Y aquí tiene toda la razón el economista Silverio cuando escribe: “Llama poderosamente la atención que un Ministerio como el Energía y Minas no juegue un rol más activo en la definición de políticas que por su naturaleza debieran ser parte de sus responsabilidades, o que sencillamente no sea el “punto focal”. De hecho, la Unidad de Inteligencia (de The Economist, JS) en su reporte dice que “…el Ministerio de Energía y Minas debe ser el único cuerpo de formulación de políticas del sector, responsable de su formulación e implementación (a través de agentes del sector, tal como sea apropiado).”
Ni siquiera esta concesión se hace en el documento del Pacto: “…responsable de su formulación e implementación…a través de agentes del sector, tal como sea apropiado”.

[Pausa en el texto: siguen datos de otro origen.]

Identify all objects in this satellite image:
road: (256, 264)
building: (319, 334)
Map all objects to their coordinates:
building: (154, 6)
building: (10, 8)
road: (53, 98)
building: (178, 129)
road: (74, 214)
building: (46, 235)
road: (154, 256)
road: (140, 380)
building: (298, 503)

Finalmente, el Pacto hace mención de la Ley 125-07 para fundamentar su intención de fortalecer institucionalmente a las entidades adscritas, pero no dice una palabra de que todas las atribuciones en materia de energía que antes correspondían a la CNE en esa ley, fueron derogadas por la Ley No. 100-13. Por el contrario, “presidido el Consejo Directivo por el Ministro de Energía”, a esta Comisión se le atribuyen ahora roles rectores en materia de políticas, regulatoria y de planes indicativos. De acuerdo con cualquier constructivo juicio, compatible con el ordenamiento legal en la materia, el “fortalecimiento institucional” de la CNE debió ser “fortalecimiento institucional del Ministerio de Energía y Minas”, porque eso es lo que procede y lo que manda la ley.
Vale la pena subrayar que fortalecer a la Comisión en las materias consignadas en el Artículo 12 de la Ley No. 125, que se refiere a los ámbitos de la “energía” en general, no del subsector eléctrico solamente, es pasar por alto lo dispuesto en el Artículo 19 de la Ley No. 100-13, el cual establece que todas las referencias “…que en materia de energía, minas e hidrocarburos se hagan en cualquier disposición legal o reglamentaria, contrato, convenio, concesión, licencia o documento legal anterior a la entrada en vigor de la presente ley, serán entendidas como referencias y competencias del Ministerio de Energía y Minas”.
Por lo demás, el Gobierno no tiene que pactar nada sobre lo que establecen las leyes, mucho menos cuando se está refiriendo a disposiciones que fueron derogadas por una ley reciente; su sagrado deber es hacerlas cumplir al pie de la letra y sin concesiones, como hasta ahora ha sido (y no dudamos que será) el estilo del Presidente Medina.
Como señalamos en un artículo anterior, el MEM se está asumiendo como un padre cuyos hijos tienen toda la autoridad, por lo menos así parece. Por ello, en los planes de las entidades adscritas el MEM aparece como órgano de adscripción sin facultades, pero padre al fin.